Network Discovery Best Practices for Enterprise IT

You cannot secure what you do not know about. Yet most organisations have a significant gap between what they think is on their network and what is actually there. Studies consistently show that enterprises underestimate their asset count by 20–40%.

Accurate network discovery is the foundation for:

Security: Unknown devices are unpatched, unmonitored, and unprotected. They are the entry points attackers exploit.

Compliance: Frameworks like NIS2, BIO, ISO 27001, and CIS all require a complete and accurate asset inventory. You cannot demonstrate compliance without one.

Cost management: Unknown devices consume licenses, bandwidth, and IP addresses. Shadow IT drives up costs without visibility.

Incident response: When an incident occurs, you need to know immediately which devices are affected, who owns them, and what they are connected to.

There are several approaches to network discovery, each with strengths and limitations:

ARP/Ping sweep: The simplest method. Sends ARP requests or ICMP pings to every address in a subnet. Discovers IP and MAC addresses. Fast but provides minimal detail. Cannot cross network boundaries without agents.

SNMP polling: Queries network devices (switches, routers, firewalls) for their MAC address tables, ARP tables, and interface data. Provides rich detail about network topology and connected devices. Requires SNMP credentials.

Credential-based scanning: Uses SSH, WMI, or WinRM credentials to log into devices and collect detailed system information (OS version, installed software, hardware specs, running services). Provides the richest data but requires managing credentials securely.

Agent-based: Deploys a lightweight agent on endpoints that reports back system information continuously. Provides the most detailed and up-to-date information but requires installation on each device. Does not work for network equipment, printers, or IoT devices.

Passive monitoring: Analyses network traffic to identify devices by their communication patterns. Non-intrusive but requires network tap or span port access. Best for detecting rogue devices.

The optimal strategy combines multiple methods. Use SNMP for network infrastructure, credential scanning for servers and workstations, agents for detailed endpoint monitoring, and passive detection for catching unknown devices.

Many organisations still rely on periodic scans — running a discovery sweep weekly or monthly. This creates blind spots:

Devices that join the network between scans go undetected. Temporary devices (contractor laptops, conference room equipment) may never be captured. Changes to existing devices (OS upgrades, service changes) are not tracked in real-time.

Continuous discovery addresses these gaps by:

Monitoring switch MAC address tables in real-time via SNMP traps or polling. Detecting new ARP entries as they appear. Running scheduled micro-scans of individual subnets throughout the day. Processing syslog and DHCP lease data for immediate device detection.

The goal is to reduce your "detection gap" — the time between a device appearing on the network and your systems knowing about it — from days to minutes.

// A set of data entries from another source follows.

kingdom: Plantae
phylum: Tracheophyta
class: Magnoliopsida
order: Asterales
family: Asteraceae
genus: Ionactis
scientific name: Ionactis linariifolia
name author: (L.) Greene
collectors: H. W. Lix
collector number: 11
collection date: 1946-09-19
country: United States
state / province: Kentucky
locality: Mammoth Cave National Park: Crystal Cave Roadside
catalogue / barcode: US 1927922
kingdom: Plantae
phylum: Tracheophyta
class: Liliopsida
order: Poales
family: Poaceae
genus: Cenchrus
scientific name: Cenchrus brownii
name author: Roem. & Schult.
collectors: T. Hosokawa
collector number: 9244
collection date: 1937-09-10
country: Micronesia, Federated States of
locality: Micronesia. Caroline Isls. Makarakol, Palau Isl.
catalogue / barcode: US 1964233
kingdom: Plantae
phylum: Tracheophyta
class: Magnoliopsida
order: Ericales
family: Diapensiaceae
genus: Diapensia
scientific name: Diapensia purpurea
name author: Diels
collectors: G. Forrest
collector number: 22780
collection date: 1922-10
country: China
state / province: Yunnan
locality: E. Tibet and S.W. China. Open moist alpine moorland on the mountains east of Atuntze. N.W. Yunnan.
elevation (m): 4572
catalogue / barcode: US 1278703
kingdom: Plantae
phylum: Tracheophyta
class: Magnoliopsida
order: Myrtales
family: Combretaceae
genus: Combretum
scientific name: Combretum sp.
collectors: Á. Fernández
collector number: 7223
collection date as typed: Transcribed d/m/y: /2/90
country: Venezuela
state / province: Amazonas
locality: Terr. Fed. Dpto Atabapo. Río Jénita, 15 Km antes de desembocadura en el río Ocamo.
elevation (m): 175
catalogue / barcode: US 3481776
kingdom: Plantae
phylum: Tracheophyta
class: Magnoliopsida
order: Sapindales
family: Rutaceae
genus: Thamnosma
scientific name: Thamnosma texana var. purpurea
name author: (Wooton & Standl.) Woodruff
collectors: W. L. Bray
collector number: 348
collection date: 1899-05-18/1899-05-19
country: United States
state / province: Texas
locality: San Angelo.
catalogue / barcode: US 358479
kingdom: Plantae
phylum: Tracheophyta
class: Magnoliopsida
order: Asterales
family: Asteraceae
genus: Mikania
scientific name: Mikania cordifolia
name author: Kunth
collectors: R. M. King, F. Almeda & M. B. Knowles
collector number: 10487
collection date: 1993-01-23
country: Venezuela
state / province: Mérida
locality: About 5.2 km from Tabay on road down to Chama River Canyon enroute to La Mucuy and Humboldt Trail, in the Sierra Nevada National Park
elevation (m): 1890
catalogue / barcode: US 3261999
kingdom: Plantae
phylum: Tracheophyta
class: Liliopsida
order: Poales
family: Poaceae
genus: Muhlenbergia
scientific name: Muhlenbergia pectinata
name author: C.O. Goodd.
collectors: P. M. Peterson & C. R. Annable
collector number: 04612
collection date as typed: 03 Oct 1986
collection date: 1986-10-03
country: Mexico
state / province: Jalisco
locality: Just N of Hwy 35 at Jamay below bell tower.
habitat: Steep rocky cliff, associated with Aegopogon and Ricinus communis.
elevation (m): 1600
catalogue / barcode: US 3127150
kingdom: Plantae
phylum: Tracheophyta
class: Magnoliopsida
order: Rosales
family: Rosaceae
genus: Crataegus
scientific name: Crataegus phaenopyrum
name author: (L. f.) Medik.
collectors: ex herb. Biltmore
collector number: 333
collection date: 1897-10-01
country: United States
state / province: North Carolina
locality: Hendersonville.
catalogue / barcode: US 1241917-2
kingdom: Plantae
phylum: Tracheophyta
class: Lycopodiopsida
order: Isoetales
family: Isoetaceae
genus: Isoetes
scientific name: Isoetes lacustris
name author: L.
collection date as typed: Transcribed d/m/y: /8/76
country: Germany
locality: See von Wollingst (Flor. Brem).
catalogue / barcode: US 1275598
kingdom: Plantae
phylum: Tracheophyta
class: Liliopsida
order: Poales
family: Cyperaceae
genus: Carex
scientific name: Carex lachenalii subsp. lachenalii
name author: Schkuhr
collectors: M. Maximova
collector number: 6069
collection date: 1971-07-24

Enterprise networks span multiple physical sites, cloud environments, and remote locations. Discovery must work across all of them.

Remote agents: Deploy lightweight scanning agents at each site. They perform local discovery and report results to the central platform. This avoids routing scan traffic across WAN links and works through firewalls.

VPN and SD-WAN considerations: Discovery traffic should be prioritised appropriately. Coordinate scan schedules to avoid overloading WAN links. Use agents rather than centralised scanning for bandwidth efficiency.

Cloud environments: Cloud-native APIs (AWS, Azure, GCP) provide asset data more efficiently than network scanning. Integrate these APIs alongside traditional discovery.

Air-gapped networks: For networks without internet connectivity, deploy a local instance of your discovery platform. Export and import data via secure media when needed.

Raw discovery data is only useful when it feeds into a structured Configuration Management Database (CMDB). The transition from discovery to CMDB involves:

Deduplication: The same device appears in multiple scans with different identifiers (IP address, MAC address, hostname). Merge these into a single record.

Enrichment: Augment discovered data with vendor information (MAC vendor lookup), vulnerability data (CVE matching), and lifecycle data (end-of-life dates).

Classification: Categorise devices by type (server, workstation, switch, printer, IoT). Assign owners and locations.

Relationship mapping: Map how devices connect to each other, which applications run on which servers, and which switches connect to which access points.

Automate as much of this pipeline as possible. Manual CMDB maintenance is a losing battle — the data goes stale faster than humans can update it.